Und jetzt ist das Straubinger Frühlingsmärchen auch in der Stadt sichtbar. Viele Fenster sind mit Trikots und Schals geschmückt, die Autos sowieso, und beim Friseur wie beim Metzger gibt es kein anderes Thema mehr. Die Euphorie ist spontan und zugleich historisch begründet. Straubing war schon immer eine Eishockeystadt, in den 1940er Jahren war der zugefrorene Weiher neben dem Pulverturm das erste Spielfeld.
Die Euphorie in Straubing ist spontan und zugleich historisch begründet.
(Foto: dpa)Die Sportart konnte sich dank vieler charismatischer Persönlichkeiten und trotz finanzieller Nöte über die Jahrzehnte als Nummer eins in der Stadt behaupten. In der höchsten Liga spielt man aber erst seit dem Aufstieg vor sechs Jahren. Bislang hatte man da noch nie die Playoffs erreicht, das Halbfinale ist natürlich der größte Erfolg der Klubgeschichte.
Gerade weil Straubing so lange fernab der großen Erfolge lag, hat sich hier eine bemerkenswerte Bindung zum Eishockey und seinen Spielern erhalten, die besonders in diesem ungewöhnlichen Stadion spürbar wird.
Siegestanz mit zu "Beat it" - mit freiem Oberkörper
Das Eisstadion am Pulverturm ist keine wohltemperierte Multifunktionshalle - der sportliche Leiter der Tigers, Jason Dunham, hat erst neulich bekräftigt, dass man daran auch nichts ändern wolle, dass der Verein sein Zuhause als Gegenkonzept zur Arena-Kultur versteht. Zwar wurde die offene Ostseite des Stadions geschlossen, weshalb es ein wenig seines ursprünglichen Charakters (Winter!) eingebüßt hat - aber nur, weil Auflagen es verlangten.
An der Atmosphäre hat sich wenig geändert, auch nicht am Image Straubings in der DEL, das dem des gallischen Dorfes ähnelt. Wobei in Straubing niemand verprügelt wird, vielmehr wirkt alles etwas putzig: Die Gäste werden vor dem Spiel mit Applaus begrüßt und nachher auf der Straße mit dem Ruf "gute Heimreise" verabschiedet. Das Tigers-Maskottchen hat sich für die Playoffs einen Bart angeklebt und fährt mit einem Schild in den Stoffpranken über das Eis, auf dem steht: "Wer rasiert, verliert."
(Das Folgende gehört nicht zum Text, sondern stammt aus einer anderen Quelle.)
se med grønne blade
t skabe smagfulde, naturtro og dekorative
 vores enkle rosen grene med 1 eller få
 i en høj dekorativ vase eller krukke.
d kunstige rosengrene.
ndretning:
Dann gibt es noch ein anderes Maskottchen, das nach Heimsiegen tanzt, es könnte auch Profi-Breakdancer sein. Sein Name ist Bruno St. Jacques, nebenbei wichtiger Spieler der Tigers; nach dem Sieg gegen Wolfsburg machte St. Jacques beim Tanz zu "Beat it" von Michael Jackson auch noch den Oberkörper frei. Die Grenzen zwischen Fans und Spielern, zwischen Klub und Stadt verschwammen am Mittwoch, und so wird es auch während des Halbfinales sein, wohl gegen den Titelfavoriten aus Berlin. Egal, wie es ausgeht.